The SEC, which is investigating Enron's collapse, said in a filing in federal bankruptcy court that many of the terms of Enron's agreement with company turnaround specialist Stephen Cooper "are overreaching and are inappropriate."

The Justice Department also is investigating Enron and its longtime auditor, the Arthur Andersen accounting firm. A Justice official indicated Friday that government lawyers were in negotiations with Andersen. The official provided no details.

Andersen in January acknowledged massive shredding by its employees of Enron-related documents and later fired its lead Enron auditor for the document destruction.
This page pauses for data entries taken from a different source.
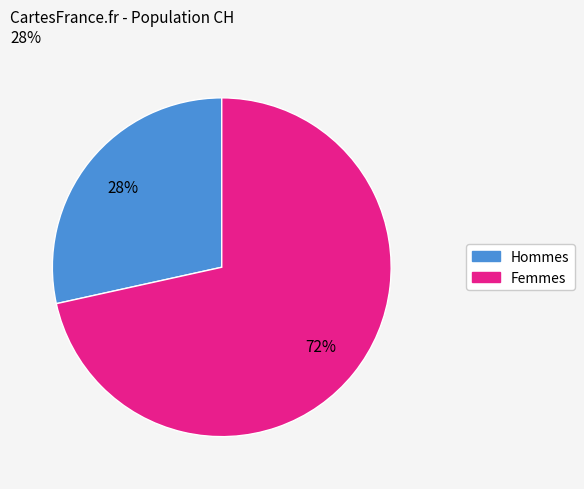

Is there any slice that represents more than half of the pie?

Yes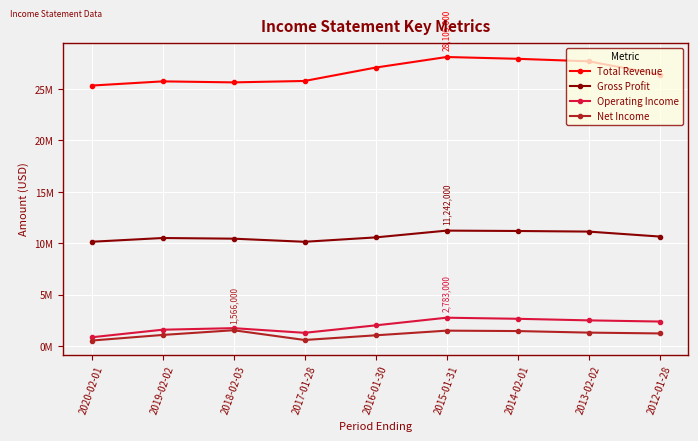

Which series changed the most between 2020-02-01 and 2012-01-28?

Operating Income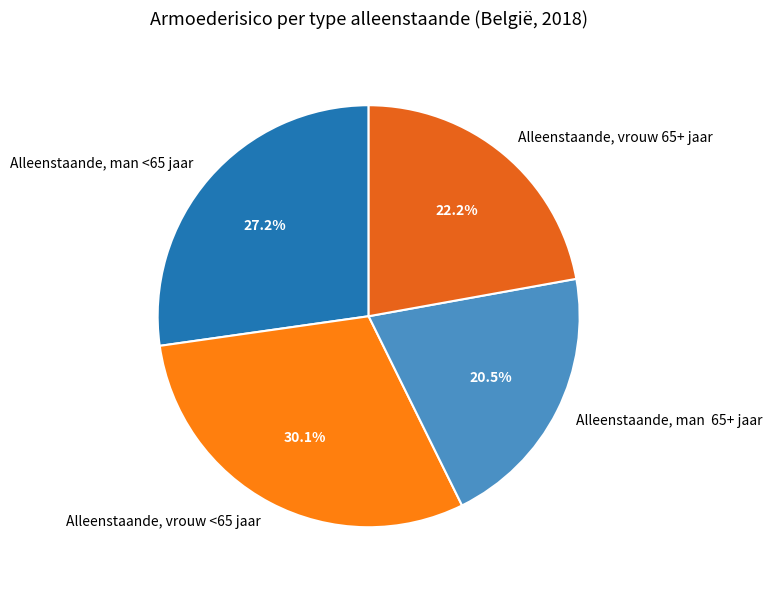

What is the largest slice in the pie chart?

Alleenstaande, vrouw <65 jaar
The SEC, referring to Enron's agreement with Cooper, said: "These terms cast doubt on the fairness of Enron's handling of its bankruptcy case and on the bankruptcy process as a whole." The agency submitted the brief to the U.S. Bankruptcy Court in New York, where Enron filed for protection from creditors on Dec. 2.

An attorney representing Enron said a new agreement with Cooper was filed with the court Friday that addresses some of the SEC's objections but retains the $1.3 million salary and still allows him to hire up to 15 associates at an annual salary of $864,000 each.
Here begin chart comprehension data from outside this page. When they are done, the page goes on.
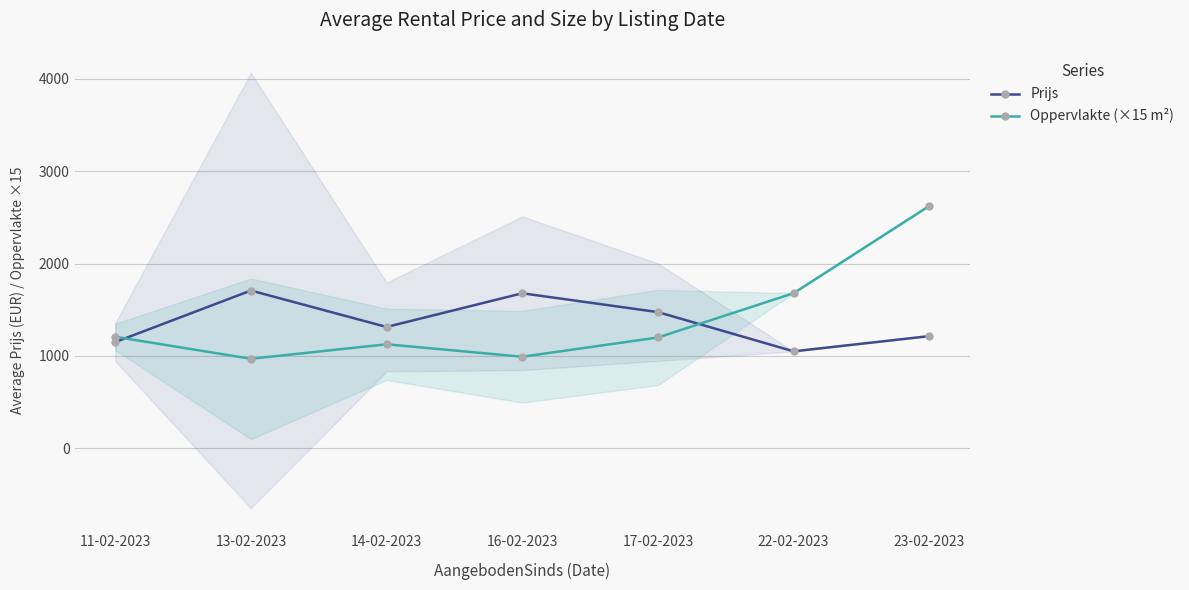

Where does the Oppervlakte (×15 m²) series first go above 1200?

11-02-2023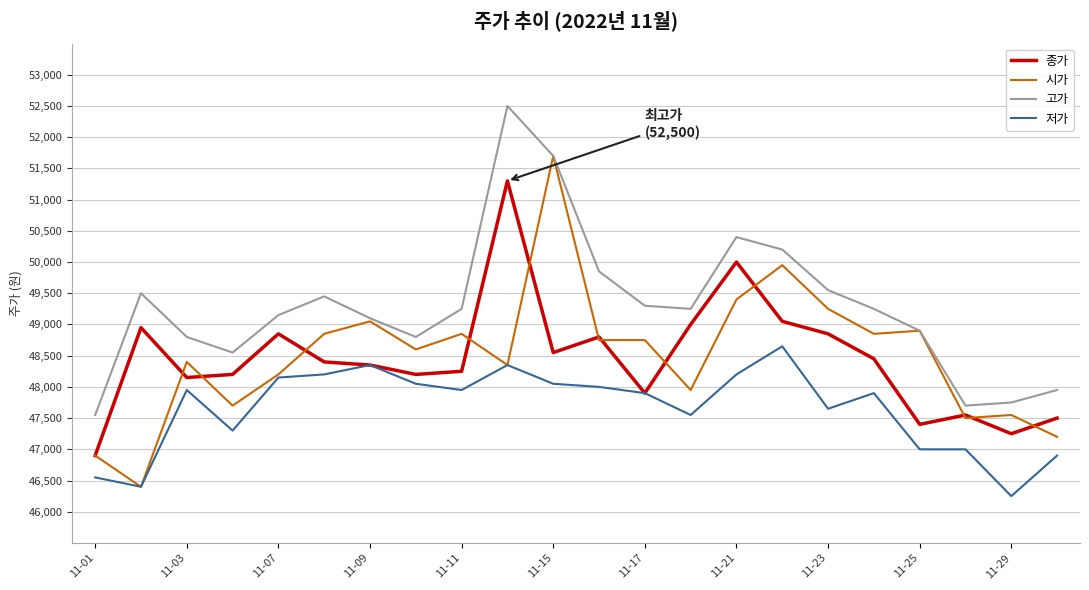

What is the minimum value shown in the chart?

46250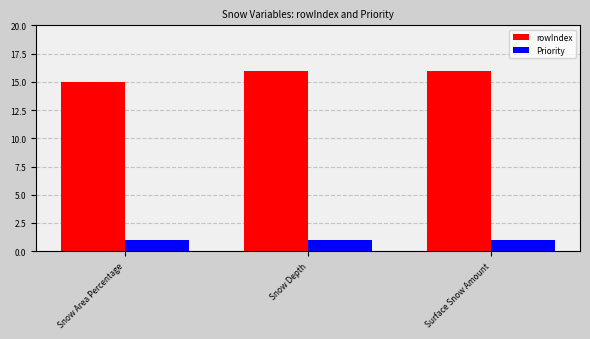

At how many categories does at least one series exceed 11?

3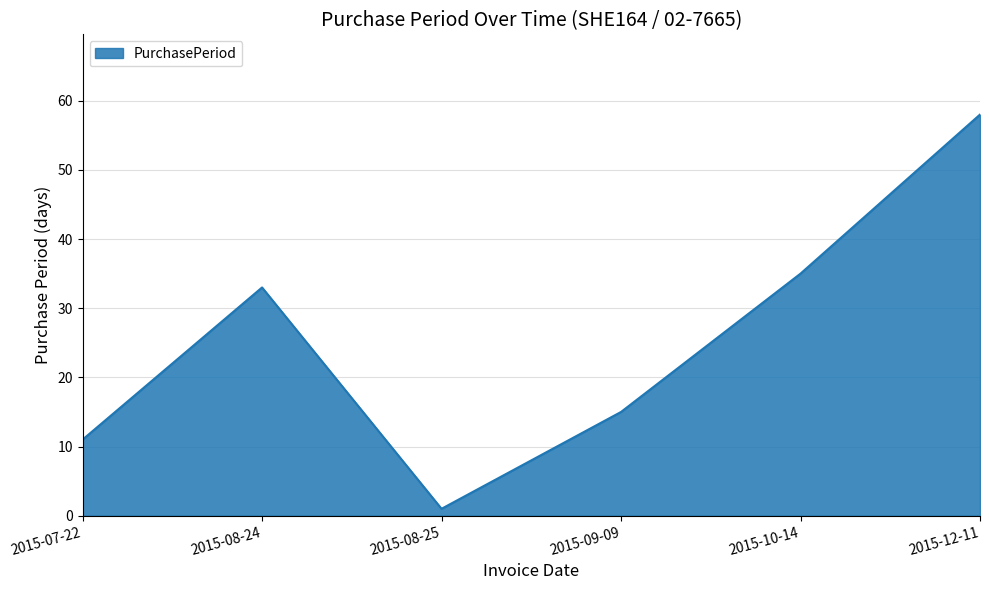

The chart shows a value of 1 at 2015-08-25. True or false?

True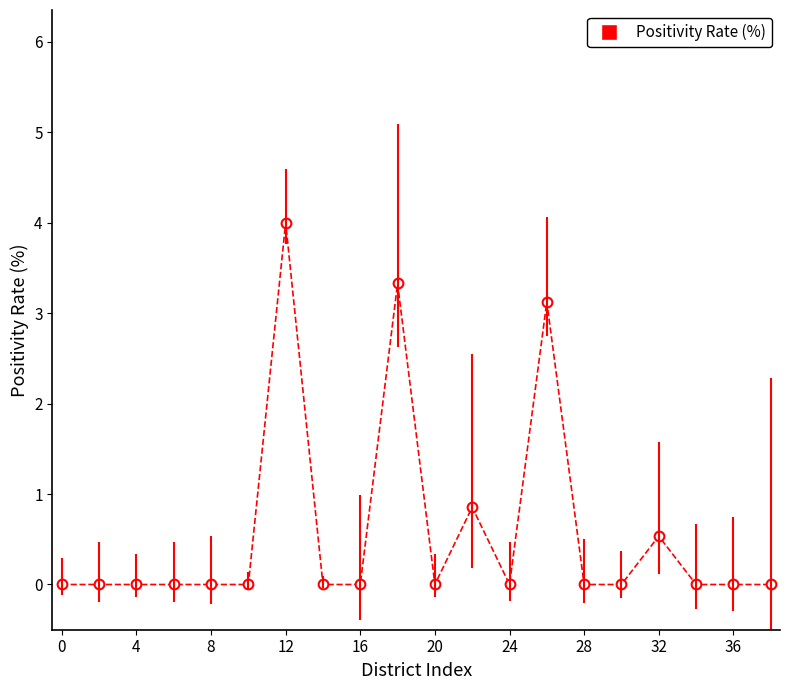

Count the number of categories in the chart.

20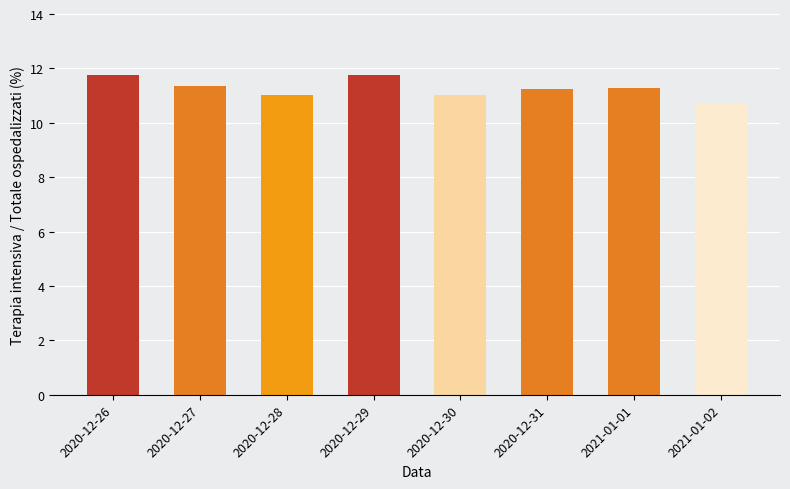

What position from the right is 2020-12-28?

6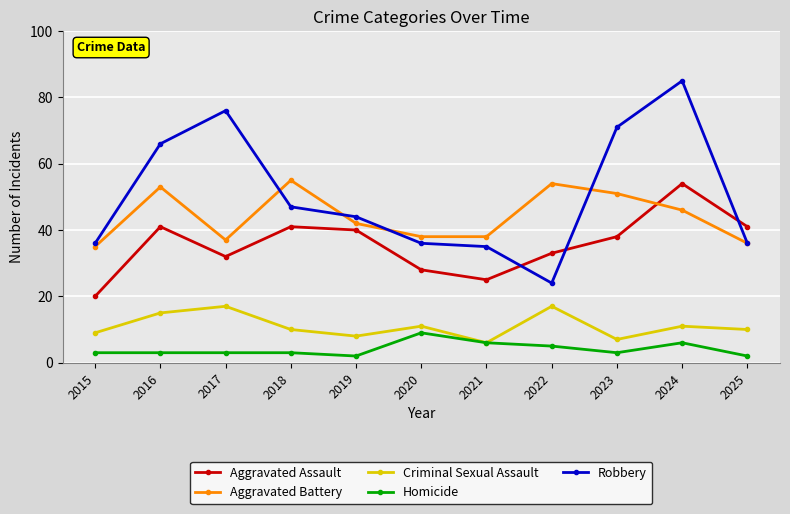

In Homicide, how many points are lower than both neighbors (excluding endpoints)?

2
Under the proposed new agreement, Cooper no longer would be automatically entitled to a $5 million fee if Enron successfully reorganizes or liquidates, said Martin Bienenstock, the outside attorney representing Enron in its bankruptcy proceeding. Cooper, who was hired by Enron's board on Jan. 29, also would assume legal responsibility to the shareholders.

A hearing is scheduled for the first week of April.

Cooper said this week that resurrecting what remains of the energy-trading company will be both difficult and different from any previous case, but not impossible.

Former Enron chief executive Jeffrey Skilling, meanwhile, lashed back at lawmakers who have challenged his recent testimony to Congress, with his lawyer saying his statements were truthful and calling their inquiry "accusatorial and prosecutorial."

Leaders of the House Energy and Commerce Committee had asked Skilling to clarify statements he made Feb. 7 regarding his involvement in questionable financial transactions. Skilling said he did not recall being involved in approving transactions related to the so-called Raptors, fragile financial structures that kept more than $1 billion in debt off Enron's books and eventually brought the company down.

The Raptors' main financial assets improperly consisted of Enron's own stock, which plummeted last year.

Skilling's attorney, Bruce Hiler, told the lawmakers in a letter Friday that a review of notes of company investigators' interviews with several Enron executives showed that they corroborated Skilling's testimony rather than contradicted it.

"There is not a scintilla of evidence supporting such questioning or accusations," Hiler said, referring to the lawmakers challenging the veracity of Skilling's testimony. Their questioning of him at the hearing "demonstrates that the inquiry is designed to be both accusatorial and prosecutorial," he wrote.